In the South African ETF environment, there are a few ETFs that offer exposure to the same companies. Some ETFs use different methodologies to decide which companies to invest in. Some, like the NewFunds MAPPS Growth ETF, invests in more than one asset class. Choosing between these options can become tricky. In this series, we will address the impact all of these factors could have on your investments. We kick off by considering what different investing methodologies will mean for your investment.
ETFs are sub-divided into two broad categories, namely vanilla and smart-beta ETFs. This is a fancy way of saying market-capitalisation ETFs, and all other ETFs.

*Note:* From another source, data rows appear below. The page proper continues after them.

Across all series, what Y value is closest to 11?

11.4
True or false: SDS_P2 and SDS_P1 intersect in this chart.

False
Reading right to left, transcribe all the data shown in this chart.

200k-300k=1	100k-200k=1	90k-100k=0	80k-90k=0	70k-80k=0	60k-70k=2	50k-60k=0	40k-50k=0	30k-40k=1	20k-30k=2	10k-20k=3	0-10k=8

Market capitalisation ETFs multiply the amount of shares a company has by how much each share costs. This equation helps determine which company is a bigger player in a particular market, like the JSE. The bigger a company is, the more of the ETF is invested in that company.
Think of this as eating out with a group of friends. The family of four at your table will pay more at the end of the night than your creepy single friend. The family’s meals make up a bigger percentage of the bill.

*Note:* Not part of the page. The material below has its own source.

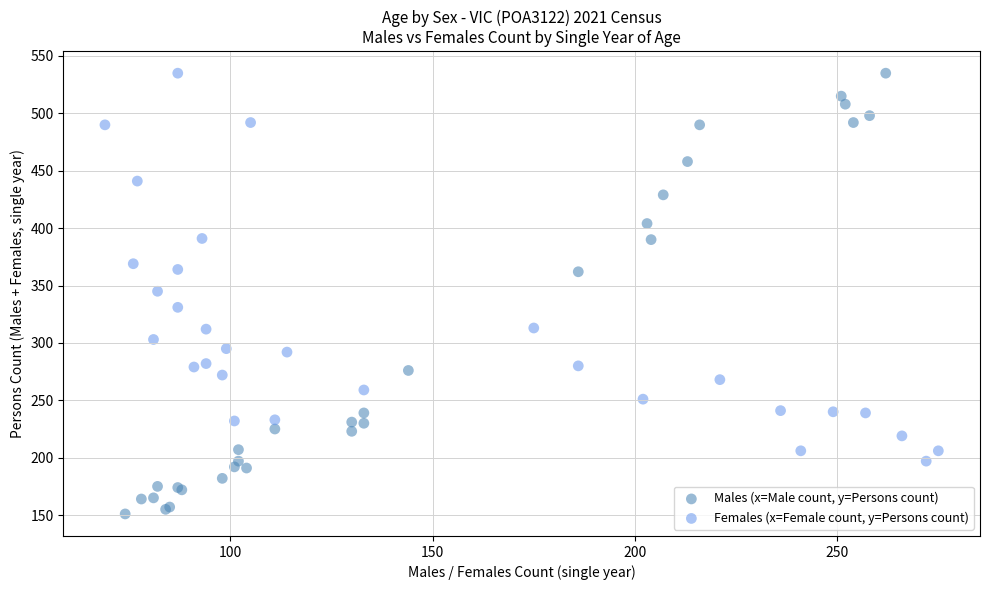

What are all the series names shown in the legend?

Males (x=Male count, y=Persons count), Females (x=Female count, y=Persons count)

When market capitalisation ETFs invest your money into the underlying companies, they allocate a bigger percentage of your money to companies that are bigger. The Ashburton Top40 ETF and the Satrix Top 40 Index Fund are examples of market capitalisation ETFs.
Smart beta ETFs
Smart beta ETFs employ different methodologies with varying levels of complexity. Simple strategies include giving each company the same weighting, called equally-weighted ETFs. Investing this way means the same amount of your money is invested in each company in the ETF. Should something go wrong with one of the companies, the effect of that company’s share price drop is limited, because it represents just one of 40 equal parts. This is like splitting the restaurant bill equally between everyone.
Some smart-beta strategies use market capitalisation, but put a limit on how much can be invested in a company. The CoreShares Top50 doesn’t invest more than 10% in a single company. This means investors still get more exposure to bigger companies, but the amount of risk in each company is limited. If you can think of a restaurant scenario where this applies, you need new friends.
How does this affect the ETF I choose?
When choosing your ETF, you need to decide how much you are willing to invest in individual companies. While companies that perform badly are eventually booted out of the ETF, a falling share price of a company can affect the performance of the ETF until it’s kicked out. For example, the Satrix Top 40 ETF has 14.03% invested in Naspers. Should the Naspers share price fall, the falling price will affect 14% of your portfolio. The CSEW40, on the other hand, only has 2.5% invested in Naspers. Should the company suffer, a much smaller percentage of you investment will be exposed to that falling price.
How do I know what methodology I’m investing in?
When you research ETFs, do a Google search for the latest fact sheet for each ETF. The ETF methodology is disclosed in the fact sheet.